On October 9, October 12, and November 17, 2000, the Employee suffered admitted injuries to his right shoulder and low back.  In March 2001, the Employee underwent a two-level fusion at L4-S1.

The Employee had been paid wage loss, medical, rehabilitation benefits, as well as permanent partial disability for his cervical and lumbar spine and right shoulder.  The parties entered into a full, final, and complete settlement with medical expenses left open related to the cervical and lumbar spine, right elbow, and right shoulder in exchange for $135,000.  $10,000 of that was intended to close out future rehabilitation and chiropractic care.  The Award on Stipulation was filed December 23, 2002.

At the time of the settlement, the Employee was not working but was released to light duty.  The parties agreed he was incapable of returning to pre-injury roofer position.

On August 21, 2003, the Employee underwent a lumbar fusion at L3-4, adjacent to the L4-S1 fusion.  He had hardware removed in 2004 and underwent a fourth level fusion at L2-3 on June 25, 2007.  In 2012, a spinal cord stimulator was implanted and a replacement had been since recommended.  On March 8, 2016, he underwent a surgery to remove a bone spur from his cervical spine.

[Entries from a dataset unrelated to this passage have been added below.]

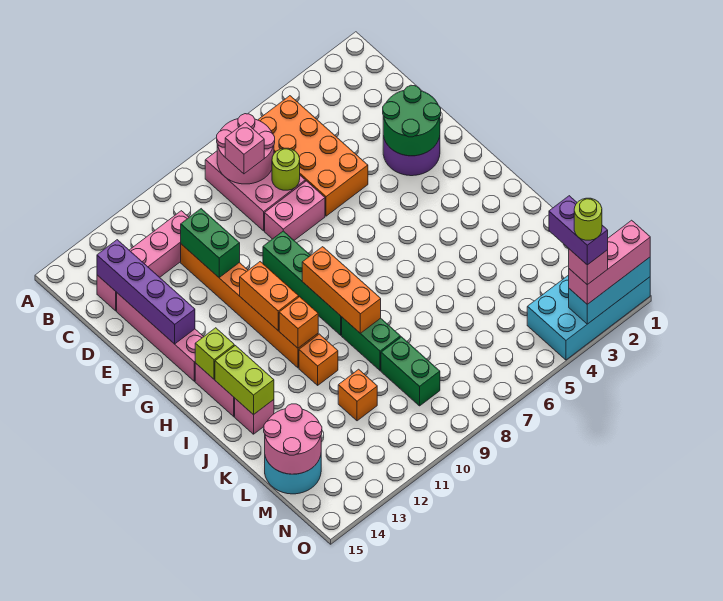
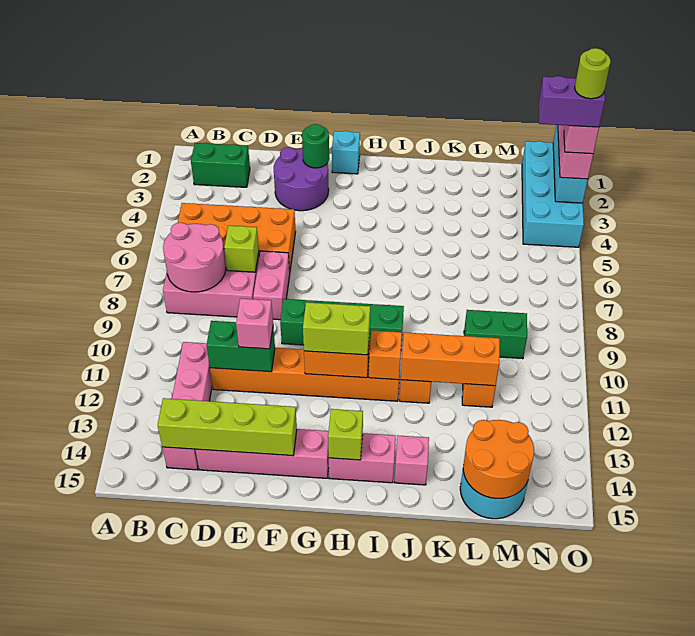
pink brick C8 level 3 -> pink brick E11 level 3
purple brick C14:F14 level 2 -> lime brick C14:F14 level 2
lime round brick D7 level 2 -> lime brick D7 level 2
green round brick E2:F3 level 2 -> green round brick F2 level 2
none -> cyan brick G1 level 1
orange brick H9:J9 level 2 -> orange brick J11:L11 level 2
lime brick I14:J14 level 2 -> lime brick G11:H11 level 3
green brick J9:K9 level 1 -> green brick B2:C2 level 1
pink round brick L14:M15 level 2 -> orange round brick L14:M15 level 2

The Employee has not worked since the 2002 settlement and began receiving social security disability in 2006.

On October 31, 2016, the Employee filed a Petition to Vacate the December 23, 2002 Award on Stipulation, citing mutual mistake of fact and a substantial change in medical condition.

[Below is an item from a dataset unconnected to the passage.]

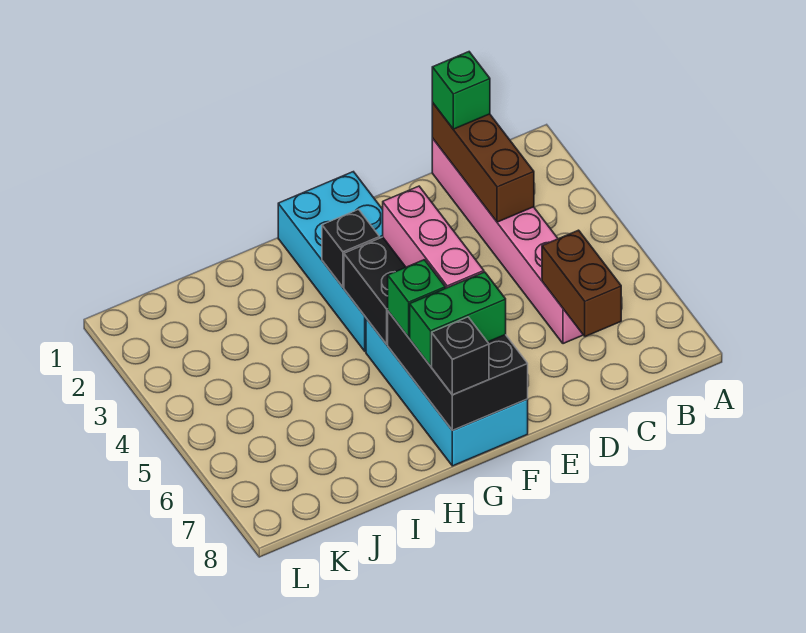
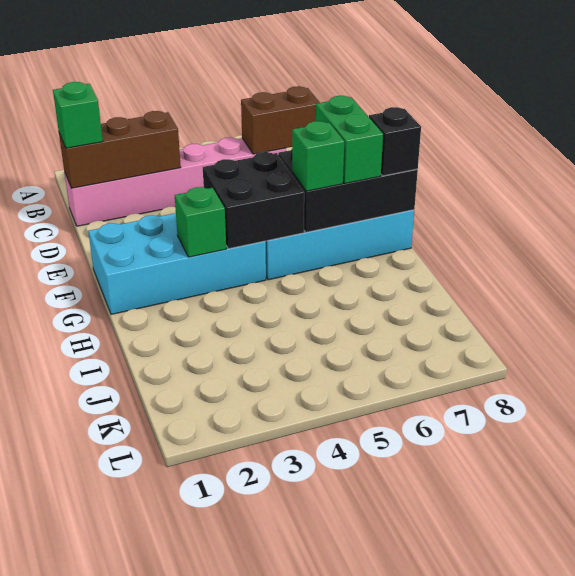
pink brick F4:F6 level 3 -> none
black brick G3 level 2 -> green brick G3 level 2

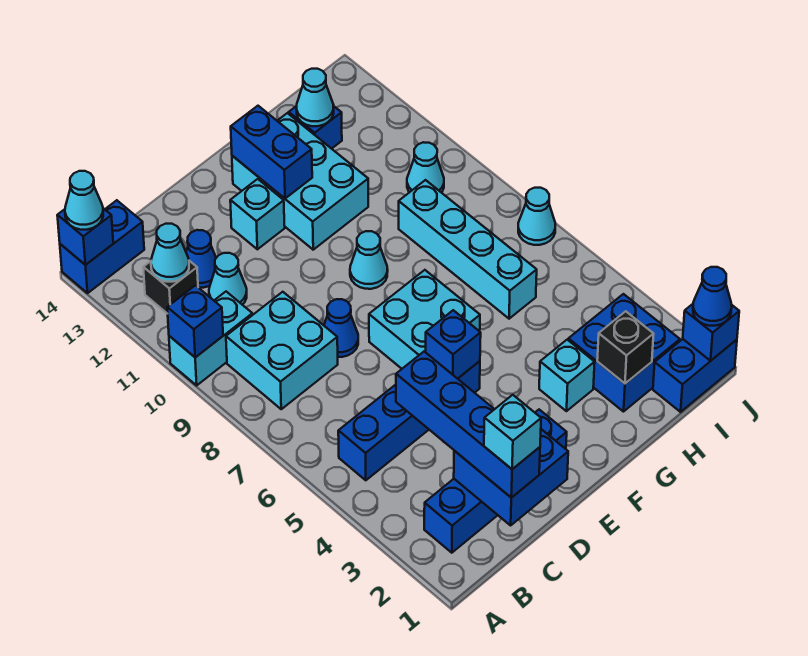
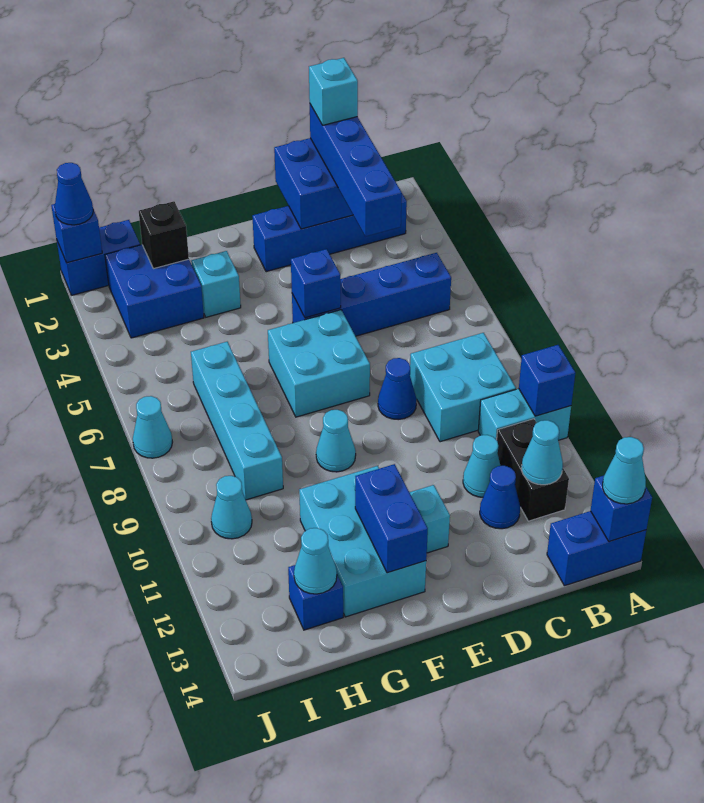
black brick B12 level 1 -> black brick B11:B12 level 1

  1. Mutual Mistake of Fact

This must be a shared mistaken belief as to a fact material to the settlement.  The inquiry must focus on what the situation was and what was known about it at the time of settlement.  The Employee argued that the settlement agreement does not contemplate a claim for permanent total disability; rather the parties expected the Employee would return to light duty work.  However, on the evidence presented, it could not be said that any mistake as to the severity of the Employee’s injuries, or the extent to which he would vocationally be limited, was mutual.  A unilateral mistake is not sufficient.

  1. Substantial Change in Medical Condition

The Fodness factors were taken in turn.  Only the Employee’s low back condition was considered, because the evidence related to the low back was sufficient to find a change in medical condition.  They declined to address the other conditions (neck, right knee, and headaches) or the arguments by the Employer and Insurers regarding Ryan v. Potlach.

  1. Change in Diagnosis

The Employee alleged his low back condition had deteriorated since the settlement by undergoing four surgeries, including two fusions of expanded levels.  The Employer and Insurer’s arguments that his underlying diagnosis of transitional syndrome had not change, failed.  The Court noted it has repeatedly held that additional surgeries at expanded levels constitutes a change in diagnosis.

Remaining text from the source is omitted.